Needed: Real-world examples for Python's Cooperative Multiple Inheritance
Steven D'Aprano
steve+comp.lang.python at pearwood.info
Thu Nov 25 20:30:23 EST 2010
On Thu, 25 Nov 2010 15:38:36 -0800, John Nagle wrote:
> Part of the problem is the notion that if a base class is duplicated in
> the hierarchy, there's only one copy.
Why is that a problem? I would expect it to be a problem if it showed up
twice.
> So if you inherit from two
> classes, both of which inherit from "dict", there will be only one
> "dict" at the bottom. (I think.) This probably won't do what the
> authors of any of the classes involved expected. The author of the
> class which does the multiple inheritance might not even be aware that
> there's a clash further up in the hierarchy. This is one of those areas
> where all the code looks right locally, but it's wrong globally.
Why do you assume it is "wrong"? The whole point of the "complex
semantics" that you are complaining about is to ensure that multiple
inheritance does the right thing, rather than the wrong thing.

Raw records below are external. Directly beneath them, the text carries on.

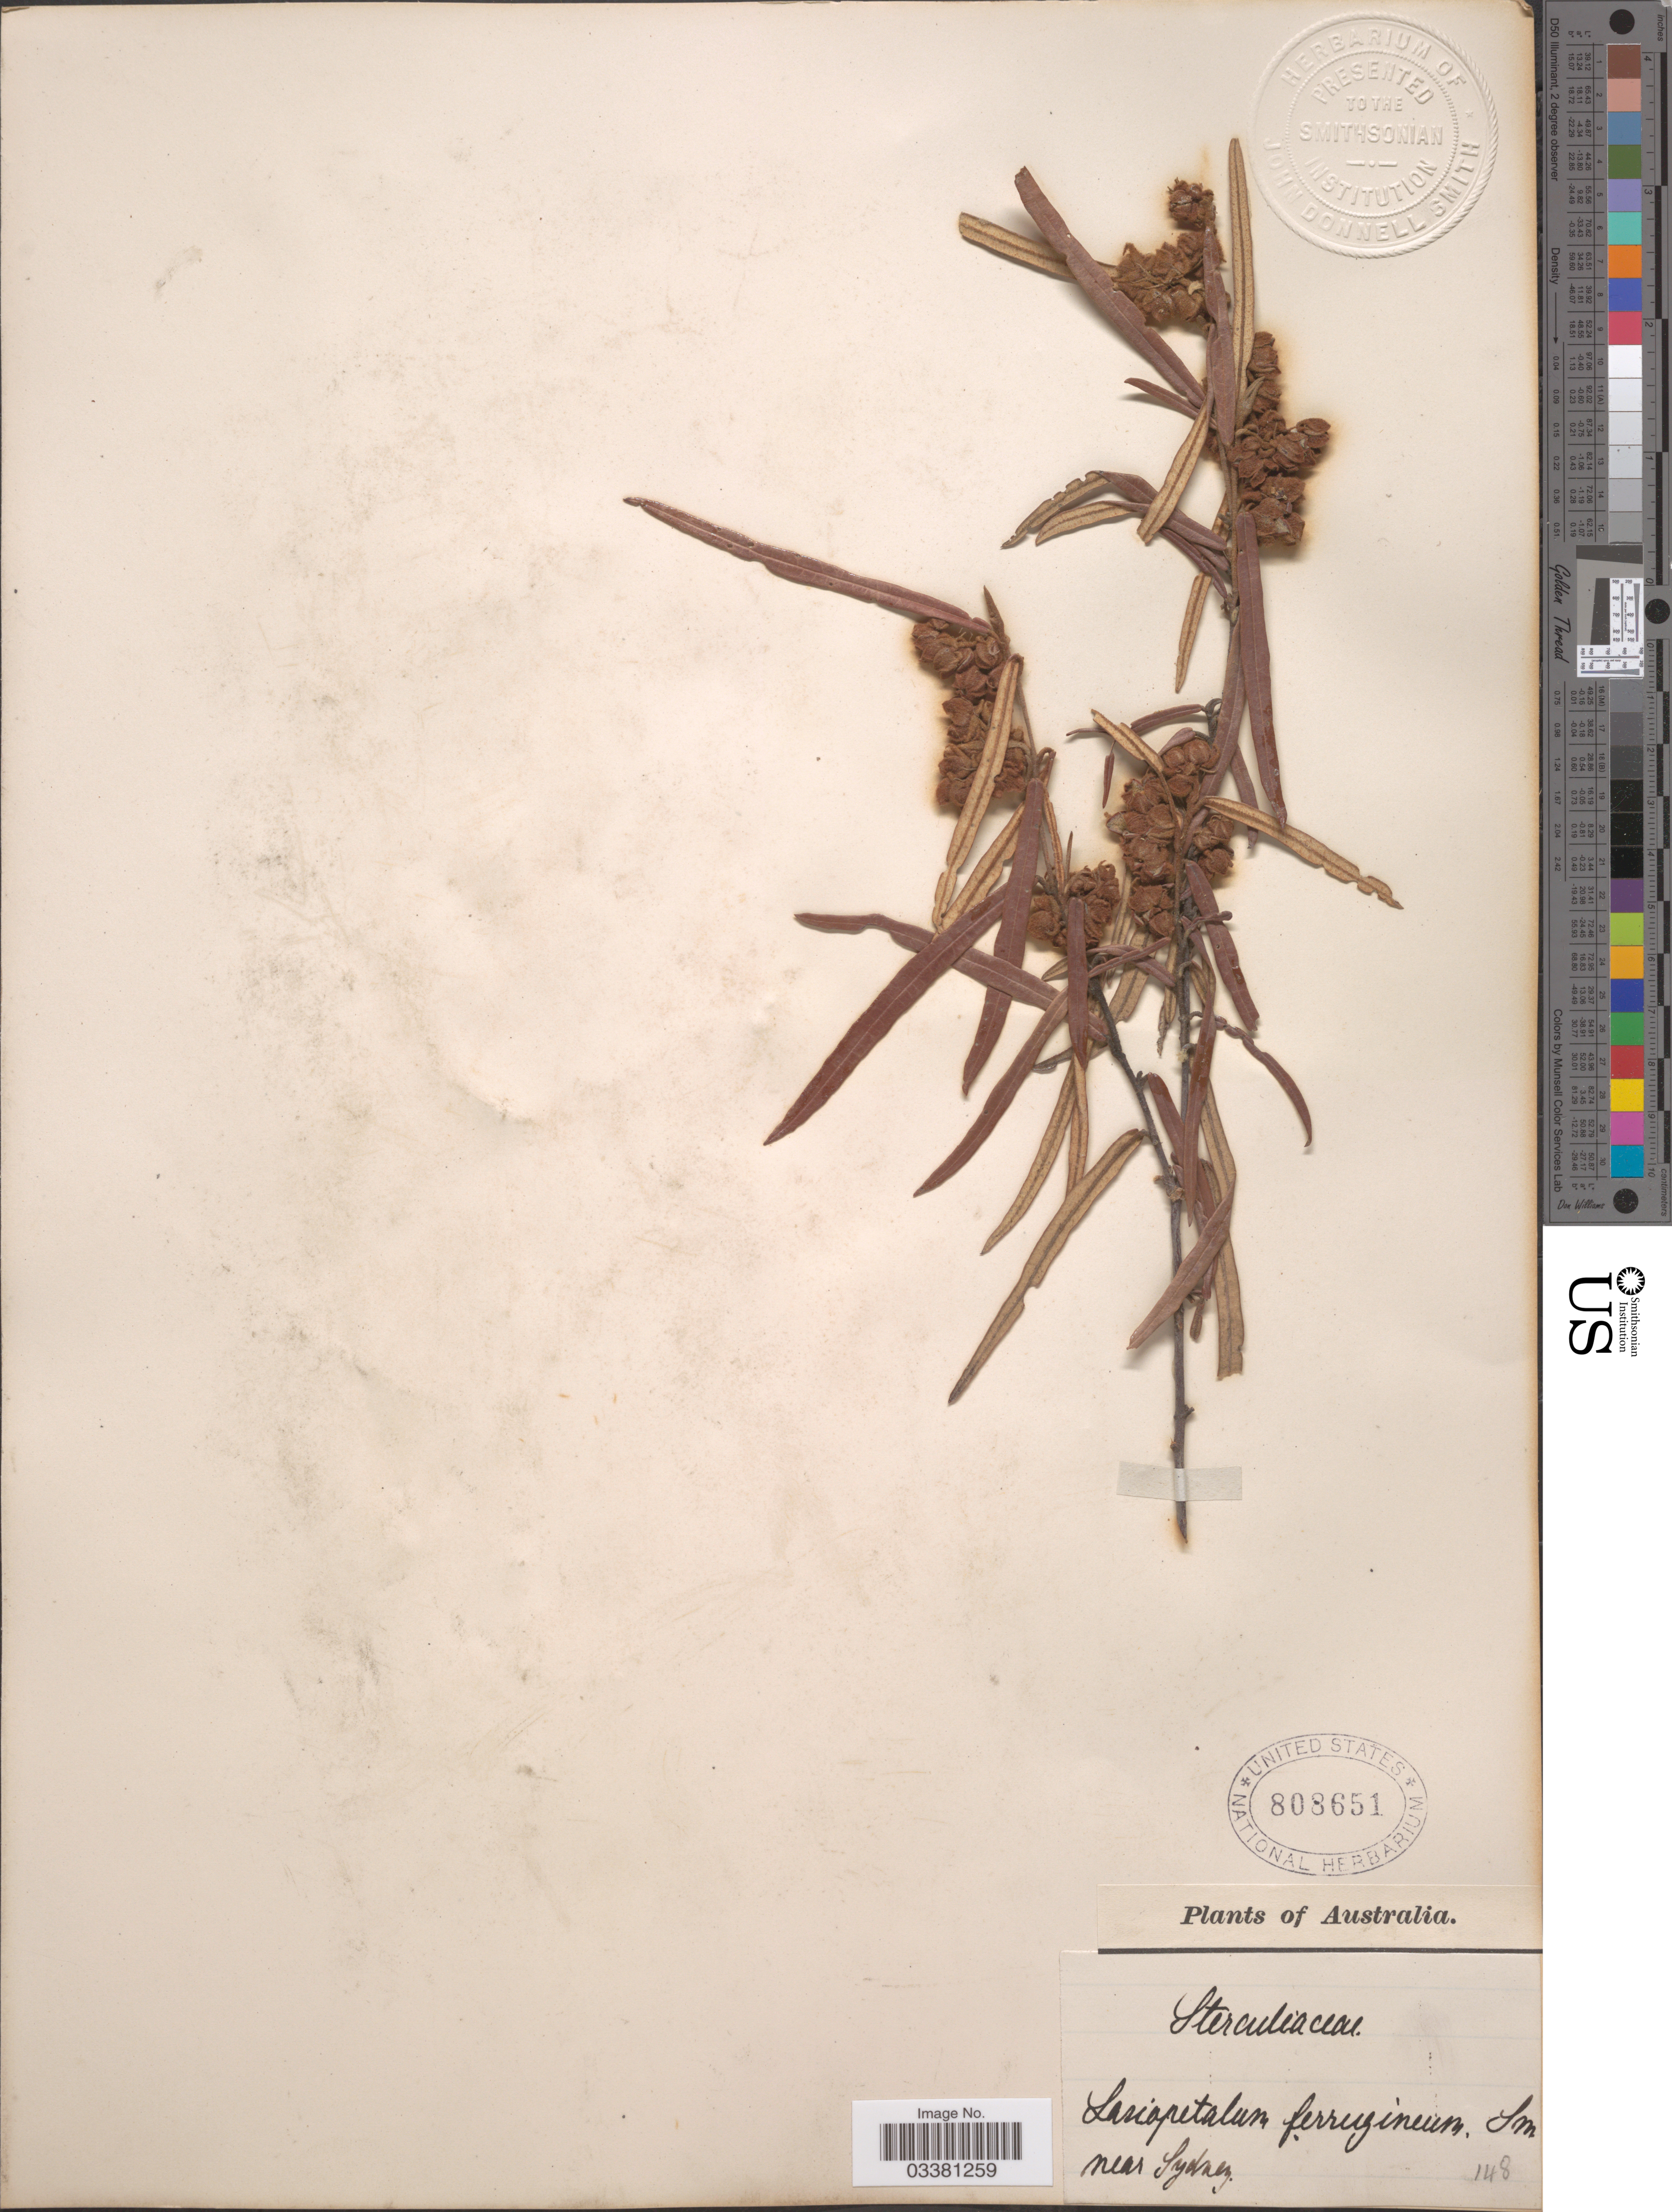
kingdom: Plantae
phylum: Tracheophyta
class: Magnoliopsida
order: Malvales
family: Malvaceae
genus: Lasiopetalum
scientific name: Lasiopetalum ferrugineum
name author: Sm. ex Andrews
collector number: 148?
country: Australia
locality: Near Sydney.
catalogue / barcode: US 808651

You simply can't safely inherit from arbitrary classes without
understanding them. This is equally true for single and multiple
inheritance, but in multiple inheritance there are more places for things
to go wrong. That is simply because the semantics of "inherit from
classes A and B" are more complex than the semantics of "inherit from
class A".
The problem is that people expect multiple inheritance to "just work"
mechanically, without giving any thought to the process. That it does
often just work is a credit to the "complex semantics" that you are
complaining about, but this lulls people into a false sense of security
and makes it more surprising when it doesn't work.
> Best practice for this is "don't do it." Some name clashes ought
> to simply be detected as errors, rather than being given such complex
> semantics.
If that's the case, you would have to prohibit ALL multiple inheritance
from new-style classes, because all new-style classes inherit from object.